Question:  May an institution’s athletics department staff member work at a noninstitutional camp or clinic that is advertised as an elite camp or clinic?

Answer:  Yes, provided the camp is conducted in accordance with the legislation regulating institutional camps or clinics.  Therefore, in order for an athletics department staff member to be employed on a salaried or volunteer basis at a noninstitutional camp or clinic, advertisements or promotional materials must stipulate that the camp or clinic is open to any and all entrants.  Athletics department administrators (e.g., rules compliance personnel) are encouraged to review noninstitutional camps/clinics advertisements and promotional materials prior to permitting coaches and other athletics department staff members to be employed.

 Provision of Apparel and Awards

Question:  May an institution provide apparel and/or other merchandise (e.g., equipment, posters, gifts) to camp or clinic participants?

Answer:  Yes, an institution may provide apparel and/or merchandise to camp and clinic participants, provided the total cost of the items is included in each camp or clinic participant’s admissions fee.  If the cost of the items is not included in each participant’s admissions fee, then the institution is providing participants an impermissible benefit.  For example, if an institution provides each camp participant a basketball and a shirt valued at $45 but the camp admissions fee for each participant is only $40, the institution has provided an impermissible benefit to each participant who received those items.

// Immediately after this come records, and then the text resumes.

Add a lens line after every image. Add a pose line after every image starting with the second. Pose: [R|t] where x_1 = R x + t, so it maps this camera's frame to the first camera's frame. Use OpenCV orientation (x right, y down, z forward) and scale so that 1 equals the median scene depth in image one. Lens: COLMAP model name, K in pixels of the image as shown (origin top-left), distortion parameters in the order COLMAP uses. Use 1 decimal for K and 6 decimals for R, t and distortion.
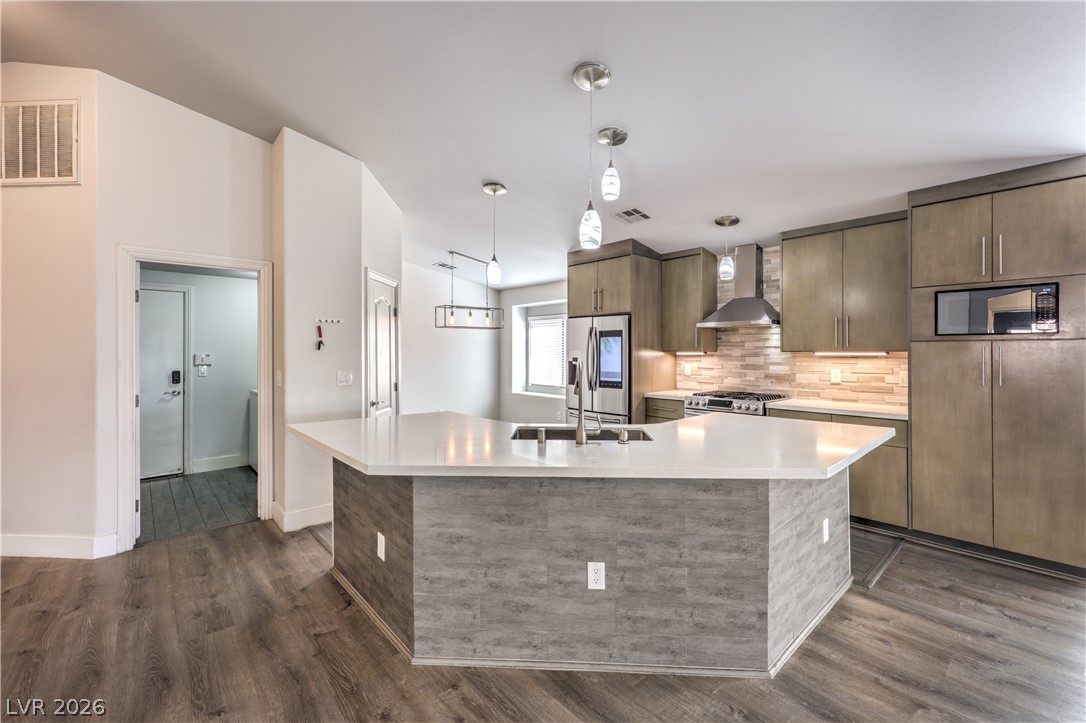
lens RADIAL K [[443.0, 0, 547.1], [0, 443.0, 350.3], [0, 0, 1]] dist [-0.009641, -0.000401]
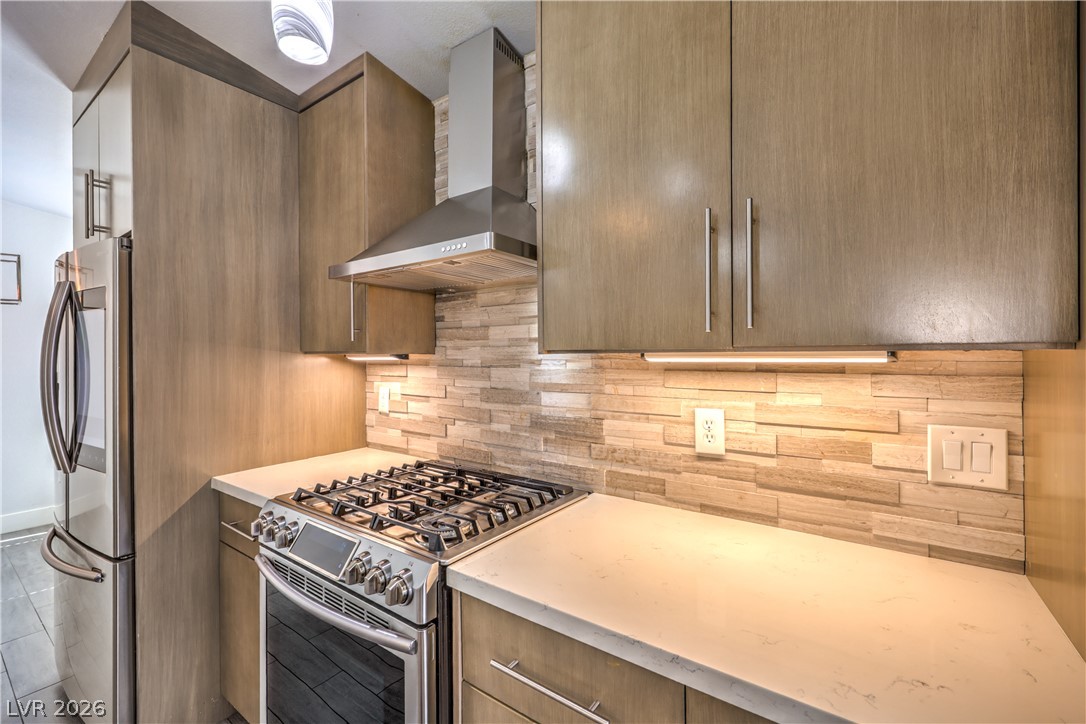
lens RADIAL K [[450.1, 0, 555.4], [0, 450.1, 354.5], [0, 0, 1]] dist [-0.001153, -0.000202]
pose [[0.974741, -0.003343, 0.223311, 0.450424], [0.003009, 0.999994, 0.001837, 0.004068], [-0.223316, -0.001118, 0.974745, 0.674741]]
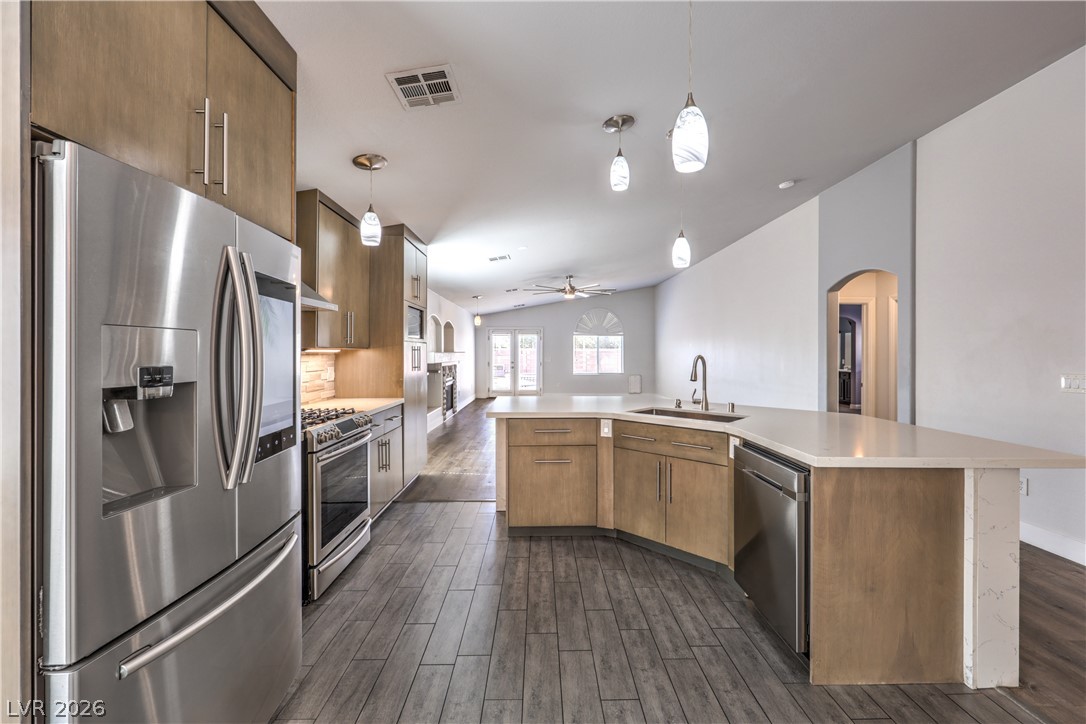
lens RADIAL K [[450.1, 0, 555.4], [0, 450.1, 354.5], [0, 0, 1]] dist [-0.001153, -0.000202]
pose [[-0.759553, -0.003807, 0.650435, -0.261388], [-0.003408, 0.999992, 0.001874, 0.011191], [-0.650437, -0.000793, -0.759560, 1.250188]]
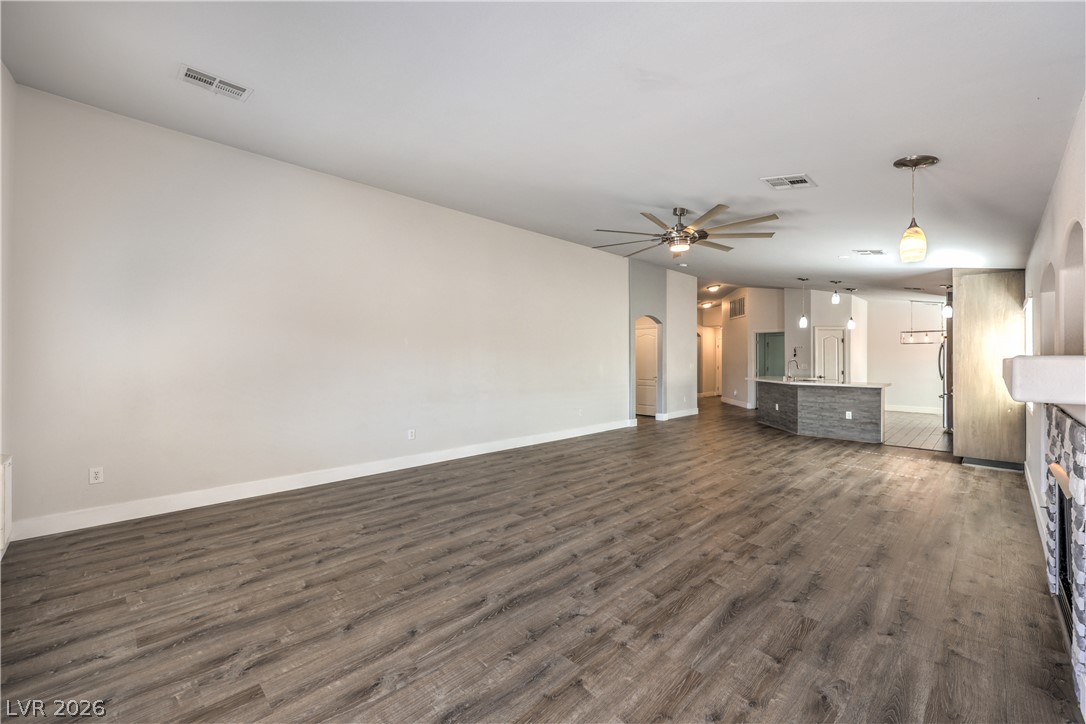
lens RADIAL K [[436.5, 0, 542.7], [0, 436.5, 358.1], [0, 0, 1]] dist [-0.007845, 0.000195]
pose [[0.024238, 0.000537, -0.999706, 2.002015], [-0.001044, 0.999999, 0.000512, 0.006700], [0.999706, 0.001031, 0.024239, -0.668195]]
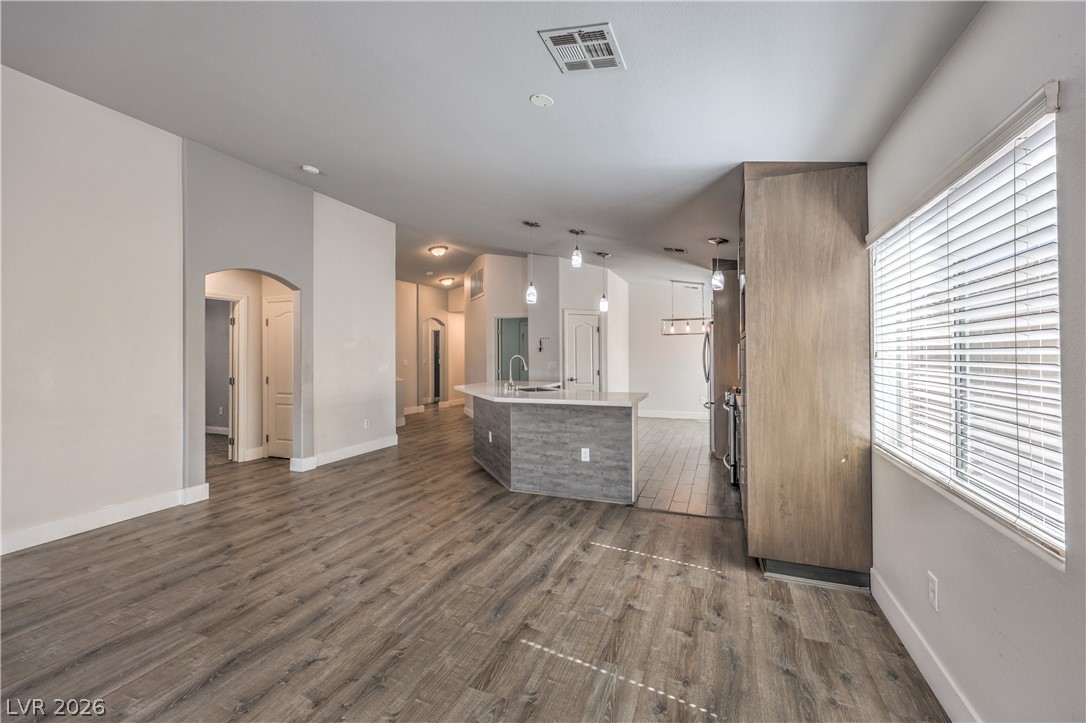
lens RADIAL K [[447.9, 0, 546.9], [0, 447.9, 355.0], [0, 0, 1]] dist [0.001537, -0.000094]
pose [[0.441765, -0.002556, -0.897127, 1.183271], [0.005548, 0.999985, -0.000116, 0.011982], [0.897114, -0.004926, 0.441772, 0.053888]]
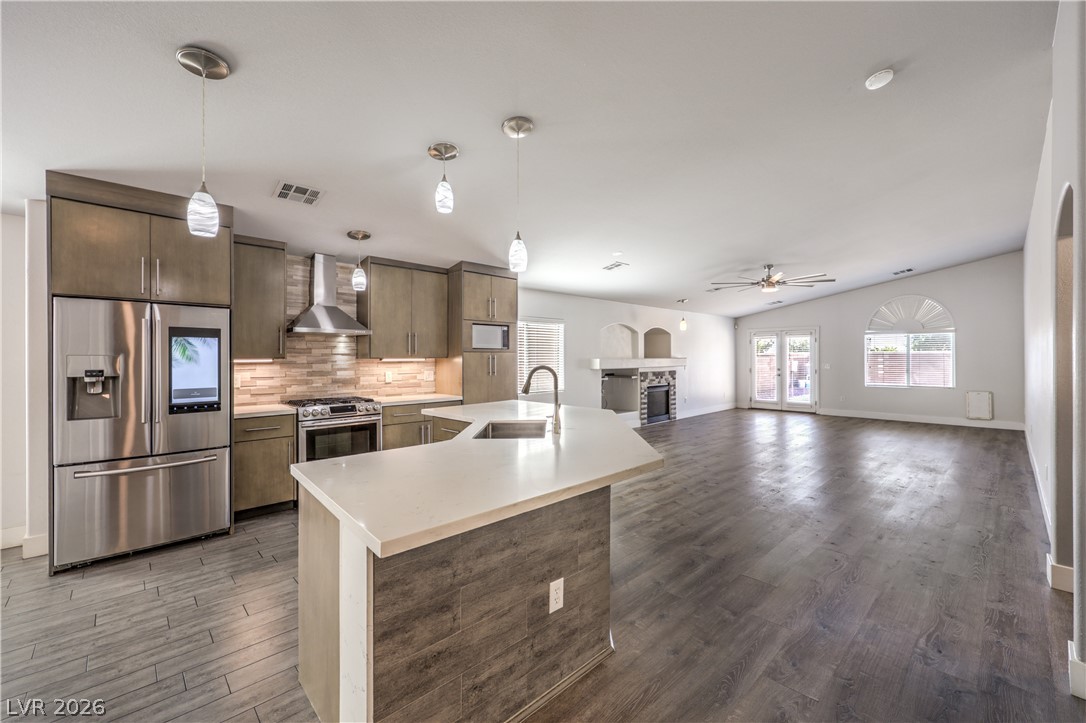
lens RADIAL K [[447.9, 0, 546.9], [0, 447.9, 355.0], [0, 0, 1]] dist [0.001537, -0.000094]
pose [[-0.025509, 0.004906, 0.999663, -0.623421], [0.001005, 0.999988, -0.004882, 0.000543], [-0.999674, 0.000880, -0.025513, 0.533803]]
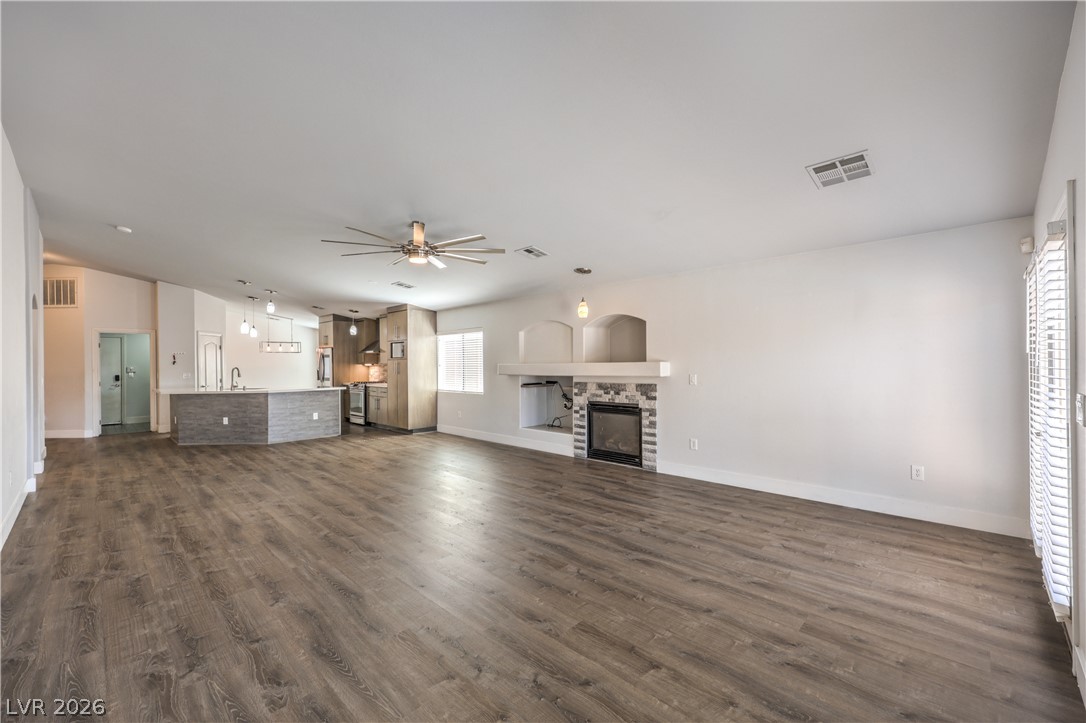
lens RADIAL K [[452.6, 0, 550.5], [0, 452.6, 363.3], [0, 0, 1]] dist [0.001069, 0.000112]
pose [[0.998643, -0.008541, 0.051379, 1.266172], [0.008471, 0.999963, 0.001572, 0.004802], [-0.051391, -0.001135, 0.998678, -1.442099]]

 Question:  May an institution provide apparel and/or other merchandise (e.g., equipment, posters, gifts) that it receives free of charge or at a reduced rate to camp participants without including the normal retail cost of the item(s) in the participants admissions fee?

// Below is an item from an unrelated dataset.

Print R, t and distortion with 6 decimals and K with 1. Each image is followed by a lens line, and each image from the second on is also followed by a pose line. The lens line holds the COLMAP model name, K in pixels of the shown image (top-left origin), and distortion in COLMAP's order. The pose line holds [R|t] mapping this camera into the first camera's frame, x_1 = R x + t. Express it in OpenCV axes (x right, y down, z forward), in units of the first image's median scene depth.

 Answer:  No, the institution must assign normal-retail value to the item(s) it provides to camp participants regardless of whether the institution received the item(s) free of charge or at a reduced rate.  The normal-retail value of the item(s) must be included in the participants’ admissions fee.

Question:  Per Bylaw 13.12.1.6.4, the cost of awards received by prospective student-athletes at an institutional camp or clinic must be included in the admissions fees charged to participants at the camp.  Does the full cost of each award have to be included in the admissions fee for each camp participant even though not all camp participants will receive an award?  For example, if all awards provided at the camp cost $100, does the $100 have to be included in each camp participant’s admissions fee?

Answer:  No, the full cost of each award does not need to be included in each participant’s admissions fees.  However, the full cost of the awards must be included collectively in the admissions fee for all camp participants.  For example, if the total cost of all awards to be given out at an institutional camp or clinic is $100 and the camp attendance is capped at 100 participants, each individual admissions fee would have to include an additional $1 used to cover the awards provided at the camp or clinic.